Disk Write Queue - no items removed?

#1

I’m using a 3 node cluster, where I receive lots of timeout exceptions

java.lang.RuntimeException: java.util.concurrent.TimeoutException
        at com.couchbase.client.java.util.Blocking.blockForSingle(Blocking.java:75)
        at com.couchbase.client.java.CouchbaseBucket.get(CouchbaseBucket.java:128)
        at com.couchbase.client.java.CouchbaseBucket.get(CouchbaseBucket.java:123)

Investigating on the cause there are two things I found that my be different from what they should be:

  1. There is one node, whichs disk write queue seems to only grow (currently 623K) but not to decrease

  2. On this node the projector seems to run when I check the processes but noting is listening on port 9999 (“netstat -ntpl | grep 9999” returns no result):

    ps aux | grep projector
    498 18784 0.0 0.0 474172 2880 ? Sl 2015 10:51 /opt/couchbase/bin/projector -kvaddrs=127.0.0.1:11210 -adminport=:9999 127.0.0.1:8091

We are using Cocuhbase 4.0.0-4051 and Java SDK 2.2.4.

What I found so far, there should be backoff starting when we reach 1M items in the disk write queue. And if I understood right, removing or manual failover of the node should lead to data loss of those items in the disk write queue as they are not replicated/ persisted now.

Does anyone have recommendations on what I could do to not loose the data in the disk write queue? I could think of removing the node (after being sure not to loose any data) because I want to update to 4.1. anyway.
If the problems may be related to the projector, which is not listening - is there a way to (re)start the projector without data loss and removing the node?

Any help would be greaty appreciated.

#2

Found out in the projector logs, that port 9999 was in use when projector was started. Now there is no one listening on that port.

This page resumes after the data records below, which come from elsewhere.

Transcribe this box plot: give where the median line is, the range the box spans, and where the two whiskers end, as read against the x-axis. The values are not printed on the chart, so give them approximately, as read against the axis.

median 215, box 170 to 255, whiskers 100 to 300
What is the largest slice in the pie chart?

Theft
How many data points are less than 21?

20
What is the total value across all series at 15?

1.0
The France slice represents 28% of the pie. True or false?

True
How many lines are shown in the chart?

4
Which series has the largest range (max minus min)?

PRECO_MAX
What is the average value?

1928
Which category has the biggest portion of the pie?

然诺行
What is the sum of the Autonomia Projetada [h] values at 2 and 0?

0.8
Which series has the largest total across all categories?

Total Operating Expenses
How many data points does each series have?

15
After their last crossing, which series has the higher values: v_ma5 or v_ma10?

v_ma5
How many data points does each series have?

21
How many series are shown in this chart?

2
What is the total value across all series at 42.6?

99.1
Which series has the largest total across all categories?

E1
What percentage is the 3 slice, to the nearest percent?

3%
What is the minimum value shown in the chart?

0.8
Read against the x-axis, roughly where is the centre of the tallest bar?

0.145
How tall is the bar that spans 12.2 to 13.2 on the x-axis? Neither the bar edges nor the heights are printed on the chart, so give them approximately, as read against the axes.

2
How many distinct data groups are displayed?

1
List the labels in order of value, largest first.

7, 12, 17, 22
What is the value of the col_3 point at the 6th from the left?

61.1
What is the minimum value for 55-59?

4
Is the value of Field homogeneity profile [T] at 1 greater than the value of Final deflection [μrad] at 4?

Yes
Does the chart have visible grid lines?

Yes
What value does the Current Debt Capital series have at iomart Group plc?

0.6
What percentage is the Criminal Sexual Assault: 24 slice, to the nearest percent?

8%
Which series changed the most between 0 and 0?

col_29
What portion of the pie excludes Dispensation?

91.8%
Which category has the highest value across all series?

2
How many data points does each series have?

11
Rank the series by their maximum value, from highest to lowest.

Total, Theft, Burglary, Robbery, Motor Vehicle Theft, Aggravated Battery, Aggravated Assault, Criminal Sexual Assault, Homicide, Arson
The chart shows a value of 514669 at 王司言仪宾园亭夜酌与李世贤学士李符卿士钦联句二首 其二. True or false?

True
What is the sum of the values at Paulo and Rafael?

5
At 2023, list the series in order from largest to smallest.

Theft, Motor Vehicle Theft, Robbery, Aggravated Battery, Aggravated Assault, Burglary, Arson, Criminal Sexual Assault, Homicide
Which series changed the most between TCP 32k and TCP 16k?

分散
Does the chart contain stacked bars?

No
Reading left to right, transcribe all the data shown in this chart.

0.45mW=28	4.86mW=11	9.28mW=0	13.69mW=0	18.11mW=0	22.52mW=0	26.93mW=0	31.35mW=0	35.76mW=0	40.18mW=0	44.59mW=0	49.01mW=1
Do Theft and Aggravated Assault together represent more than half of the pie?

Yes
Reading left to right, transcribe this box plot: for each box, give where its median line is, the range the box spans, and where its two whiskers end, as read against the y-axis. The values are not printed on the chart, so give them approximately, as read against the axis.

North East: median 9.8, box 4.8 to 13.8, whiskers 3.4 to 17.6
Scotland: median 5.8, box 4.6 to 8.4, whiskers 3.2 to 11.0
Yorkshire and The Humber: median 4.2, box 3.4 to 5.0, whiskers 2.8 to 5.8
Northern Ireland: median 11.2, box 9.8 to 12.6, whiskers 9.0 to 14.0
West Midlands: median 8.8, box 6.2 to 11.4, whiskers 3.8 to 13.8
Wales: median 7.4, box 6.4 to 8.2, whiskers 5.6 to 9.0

Is it possible to kill the projector process and restart it on the CLI without any data loss or other side-effects brining the node down?

#3

Hey @techilla,

I assume that you have reached a resolution for this issue yourself, but for reference the Couchbase babysitter process should appropriately restart any processes which prematurely terminate, so it should be safe to restart the projector process.